LANGKAH YANG DILAKUKAN
A – Tukar "pelayaran" dengan "perkapalan" saat menulis ulang bagian kutipan halaman yang diawali kata "2. Dimiliki Oleh" dan berakhir setelah kata "pendaftaran kapal laut.".
B – Lanjutkan kutipan halaman tentang hipotek kapal laut dan pesawat, dimulai setelah kalimat terakhirnya.

KUTIPAN HALAMAN
^^^^^^^^^^^^^^^^
2. Dimiliki Oleh warga negara indonesia atau badan hukum indonesia dan berkedudukan di indonesia (pasal 46 ayat (2) UU No 21 Tahun 1992 tentang pelayaran.

Dokumen-dokumen yang harus dilengkapi untuk pendaftaran kapal laut.
1. Mengajukan surat permohonan kepada pejabat pendaftar
2. Bukti Kepemilikan Kapal
3. Identitas pemilik
4. Surat Ukur (Sementara atau Tetap)
5. Delection Certificate khusus untuk kapal laut yang pernah di daftarkan di luar negeri.[3]

B. Hipotek atas Pesawat
Terkait dengan pengaturan pesawat udara sebagai agunan (jaminan) utang, pertama kali aturan yang diperkenalkan adalah melalui Keputusan Menteri Perhubungan No.13/S/1971 (“Kep Menhub No.13/S/1971”).
Selanjutnya, untuk menjelaskan jaminan pesawat udara, diterbitkan Surat Edaran Menhub No.01/ED/1971 (“SE”) yang memberikan penjelasan pasal 11 Kep Menhub No.13/S/1971. SE tersebut diantaranya menjelaskan bahwa mortgage atas pesawat udara tidak mutlak diberikan dan diadakan di Indonesia, melainkan dapat pula dilakukan di luar negeri, asalkan prosedurnya sesuai dengan hukum yang berlaku di Negara tersebut dan terdapat suatu ketentuan yang menentukan hukum Negara mana yang akan berlaku. Sebelum mortgage atas pesawat udara dapat dicatatkan pada Departemen Perhubungan. Ditjen Perhubungan Udara, mortgage yang diadakan di luar negeri tersebut harus ditetapkan kembali (di-verifikasi) oleh notaris di Indonesia.
Kep Menhub No.13/S/1971 tak berlaku lagi sejak terbitnya Kep Menhub No.KM 65/2000 yang kemudian dicabut dengan Kep Menhub No.KM 82/2004 tentang Prosedur Pengadaan Pesawat Terbang dan Helikopter.
Pasal 7 Kep Menhub No.KM 82/2004 mengatur bahwa dalam hal pesawat terbang dan helikopter dibebani hak kebendaan (hipotik atau mortgage), pihak yang akan mengalihkannya wajib mencatatkan pada Ditjen Perhubungan Udara dengan menyampaikan bukti pengikatan hak kebendaan tersebut.
^^^^^^^^^^^^^^^^
INFORMASI YANG DIBERIKAN
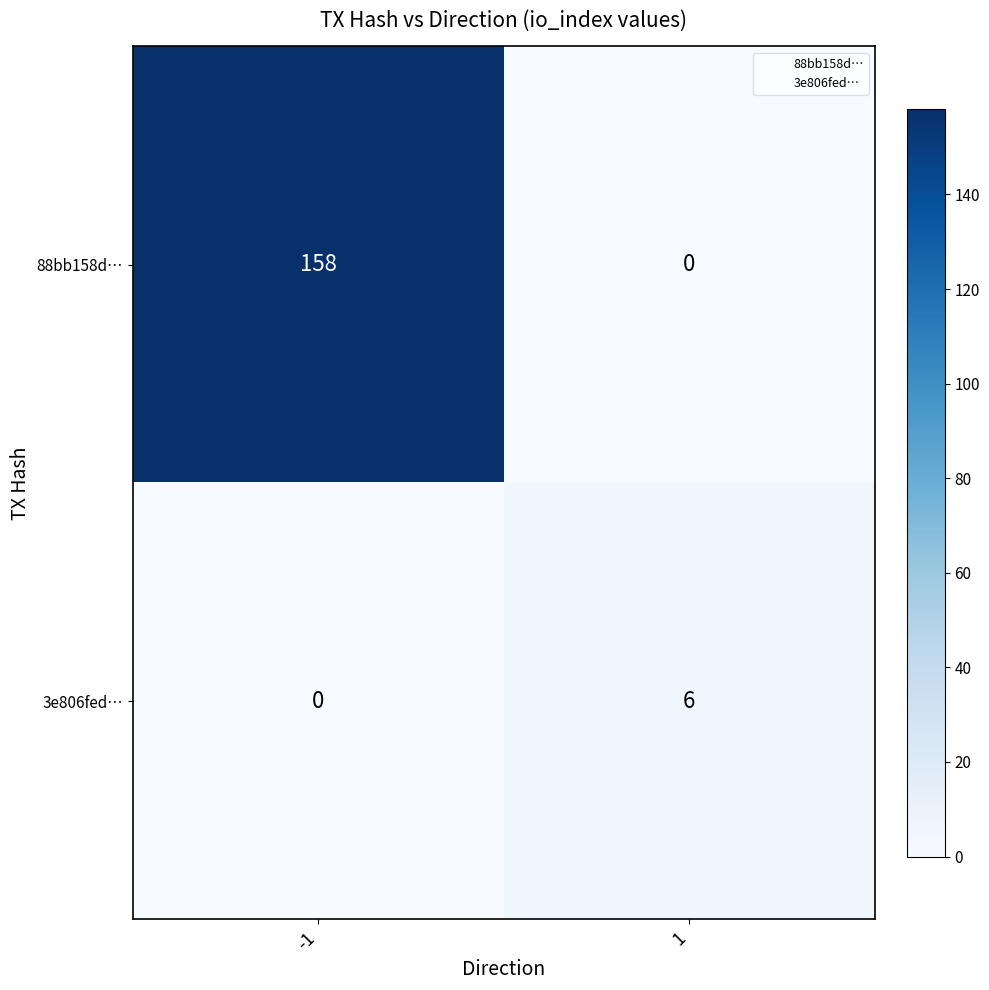

Which series has the widest spread of values?

88bb158d…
^^^^^^^^^^^^^^^^
JAWABAN TIAP TUGAS
A –
2. Dimiliki Oleh warga negara indonesia atau badan hukum indonesia dan berkedudukan di indonesia (pasal 46 ayat (2) UU No 21 Tahun 1992 tentang perkapalan.

Dokumen-dokumen yang harus dilengkapi untuk pendaftaran kapal laut.

B –
Sesungguhnya amanat diaturnya hukum tentang agunan atas pesawat udara sudah ada sejak diundangkannya UU No.15 tahun 1992 tentang Penerbangan (“UU Penerbangan”) tanggal 25 Mei 1992. Pasal 12 UU Penerbangan mengatur:
(1) Pesawat terbang dan helikopter yang telah mempunyai tanda pendaftaran dan kebangsaan Indonesia dapat dibebani hipotek;
(2) Pembebanan hipotek pada pesawat terbang dan helikopter sebagaimana dimaksud ayat (1) harus didaftarkan;
(3) ketentuan sebagaimana dimaksud dalam ayat (2) diatur lebih lanjut dengan Peraturan Pemerintah.
Adapun penjelasan dari Pasal 12 UU Penerbangan tersebut diatas adalah sebagai berikut:
Ayat (1) Terhadap hipotek pesawat terbang dan helikopter sebagaimana dimaksud dalam ketentuan ini berlaku ketentuan-ketentuan hipotek dalam Kitab Undang-Undang Hukum Perdata Indonesia.
Ketentuan dalam pasal ini tidak menutup pembebanan pesawat terbang dan helikopter dengan hak jaminan lain sesuai dengan peraturan perundang-undangan yang berlaku. Ayat (2) & Ayat (3).
Hingga saat ini Peraturan Pemerintah sebagai ketentuan pengatur lebih lanjut dari Pasal 12 UU Penerbangan tersebut diatas belum pernah dikeluarkan sehingga ketentuan mengenai agunan pesawat udara tersebut diatas tidak dapat dilaksanakan.
Selain dari itu perlu diperhatikan bahwa ada beberapa kendala sehingga pembebanan atas pesawat terbang dan helikopter sebagaimana dimaksudkan dalam Pasal 12 UU Penerbangan tersebut diatas sulit untuk bisa dilaksanakan, yaitu:
1.      Berdasarkan ketentuan dalam Kitab Undang-undang Hukum Perdata Indonesia ketentuan-ketentuan hipotek berlaku untuk tanah dan bangunan yang didirikan diatasnya (dahulu – sedangkan sekarang atas tanah dan bangunan yang didirikan diatasnya dibebankan dengan Hak Tanggungan). Selanjutnya berdasarkan pasal 314 Kitab Undang-undang Hukum Dagang Indonesia hipotek berlaku untuk kapal laut berukuran paling sedikit dua puluh meter kubik (20 m3). Baik Kitab Undang-undang Hukum Perdata Indonesia dan Kitab Undang-undang Hukum Dagang Indonesia tidak menyebutkan mengenai pesawat terbang dan helikopter.
2.      Pendaftaran atau Registrasi khusus untuk pembebanan pesawat terbang dan helikopter baik dalam bentuk hipotek atau hak agunan lain sesuai dengan peraturan perundang-undangan yang berlaku belum tersedia.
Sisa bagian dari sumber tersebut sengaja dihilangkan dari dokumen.